Em resposta a Trump, campanha apoia grupos pró-aborto
3 de março de 2017A estudante de direito Mariame Keita estará na Assembleia Geral das Nações Unidas em outubro, representando a juventude belga numa iniciativa para colocar a saúde e os direitos das mulheres na vanguarda da agenda internacional. Mas a jovem confiante de 21 anos quase cai em prantos quando pensa em sua prima de 19 anos, grávida na Guiné, condenada ao ostracismo pela família por quebrar o tabu do sexo antes do casamento e que teme ser abandonada pelo parceiro.
"É tão triste ver isso", diz, emocionada em entrevista à DW. "Estou muito feliz de ter tido educação sexual, de ter acesso a contraceptivos, de saber do que estamos falando."
Marianne contou a história de sua prima numa conferência organizada pelo governo belga para financiamento de uma nova campanha sobre aborto seguro e defesa dos direitos das mulheres. A campanha She Decides (ela decide), cujo nome é o mesmo da conferência em Bruxelas, é uma resposta ao corte do governo do presidente americano, Donald Trump, de assistência financeira a organizações que oferecem aborto ou aconselhamento sobre aborto.
Cinco semanas depois de ter sido lançada pela ministra holandesa de Comércio Exterior, Liliane Ploumen, a iniciativa recebeu a adesão de quase 50 países, além de inúmeras organizações e fundações. Com as promessas de governos e instituições, além de 50 milhões de dólares de um doador americano que deseja permanecer no anonimato, já foi levantado um total de 181 milhões de euros.
"Lei da mordaça"
"Para mim, o assunto de que estamos falando aqui é algo muito real", observa Marianne. "No verão passado, eu perguntei a minha prima se ela tinha um namorado, e ela estava tão feliz. Nem pensei na possibilidade de que ela não soubesse sobre contracepção, porque é algo tão natural para nós aqui."

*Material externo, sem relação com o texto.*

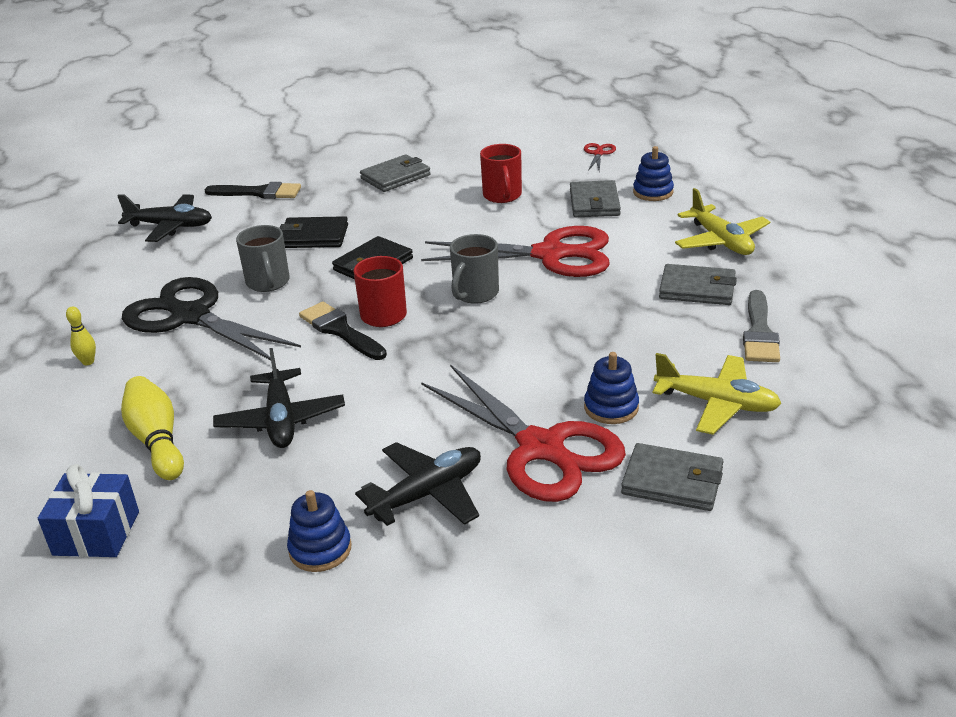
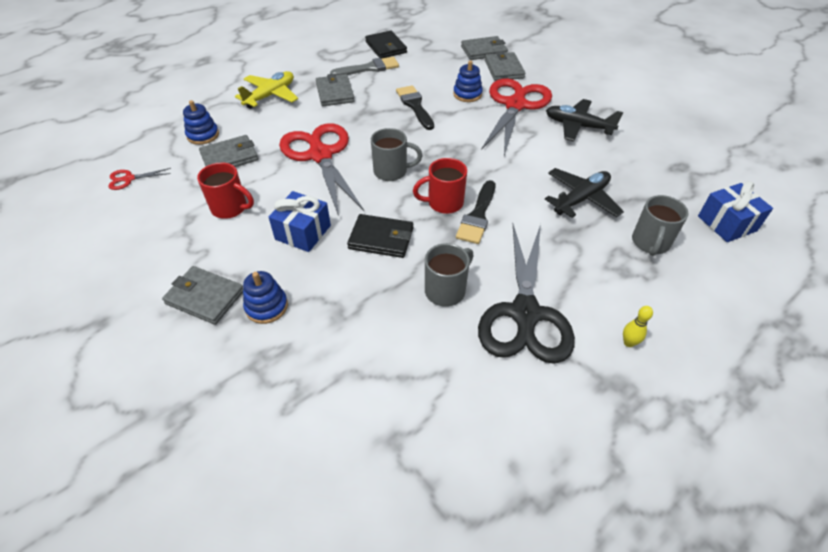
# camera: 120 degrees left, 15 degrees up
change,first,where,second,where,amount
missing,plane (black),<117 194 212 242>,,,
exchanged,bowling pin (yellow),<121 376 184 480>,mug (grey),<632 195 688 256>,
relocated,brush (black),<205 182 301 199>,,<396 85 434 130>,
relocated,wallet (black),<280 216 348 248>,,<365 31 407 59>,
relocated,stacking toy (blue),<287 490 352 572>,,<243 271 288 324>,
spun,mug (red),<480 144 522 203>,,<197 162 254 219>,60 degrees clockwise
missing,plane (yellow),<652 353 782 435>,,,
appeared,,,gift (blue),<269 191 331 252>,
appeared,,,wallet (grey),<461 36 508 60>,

Os parentes da moça estão entre as cerca de 225 milhões de mulheres em todo o mundo cujo acesso ao planejamento familiar, já praticamente inexistente, está ainda mais ameaçado após a proibição determinada por Washington, conhecida como "Política da Cidade do México" ou, mais coloquialmente, como "lei da mordaça global".
Trump assinou o decreto em seu primeiro dia no cargo, visando privar prestadores de serviços contraceptivos e reprodutivos no mundo todo de cerca de 600 milhões de dólares no curso de seu mandato de quatro anos.
Os EUA são o maior doador bilateral de fundos para planejamento familiar em todo o mundo, mas há décadas é considerado ilegal que o país financie diretamente abortos. Embora presidentes republicanos anteriores também tenham imposto restrições, Trump as expandiu de tal forma que até mesmo organizações que utilizam seus próprios fundos para quaisquer atividades relacionadas a abortos perderão o direito de receber assistência financeira dos EUA.
"Não vamos fechar os olhos"
A Marie Stopes International (MSI) é uma dessas instituições que necessitam suporte global para prestar seus serviços em todo o mundo e que reage alarmada à decisão.
"Isso significa efetivamente que as ONGs perderão toda ajuda dos EUA, mesmo se simplesmente informam uma mulher de que o aborto é uma opção legal no seu país ou se a encaminham a outro provedor ou advogado de direitos de aborto com seus recursos alternativos próprios", disse a MSI, por meio de comunicado.
Falando durante a conferência She Decides, a presidente executiva da MSI, Simon Cooke, disse que as sanções não mudarão o trabalho da MSI. "Negação de direito de aborto e recusa em reconhecer isso não significam que o problema vá desaparecer", disse Cooke. "Na MSI, nos recusamos a fechar os olhos."
A organização avalia que até o final do mandato de Trump, sem financiamento alternativo, o veto criará problemas que o governo americano supostamente quer evitar, causando 6,5 milhões de gravidezes indesejadas, 2,1 milhões de abortos inseguros e 21.700 mortes maternas.
A Alemanha está entre os governos que não aderiram à iniciativa. Isso não agrada Renate Bähr, diretora executiva da fundação Deutsche Stiftung Weltbevölkerung (DSW). Bähr avalia que a decisão dos EUA terá "consequências catastróficas" para algumas das comunidades mais vulneráveis do mundo.
"Precisamos de governos que reagem e tentam fechar essa imensa lacuna de financiamento", afirma Baehr. "É por isso que estamos pedindo ao governo alemão que se junte a este movimento e aumente seu financiamento a projetos de saúde sexual e reprodutiva."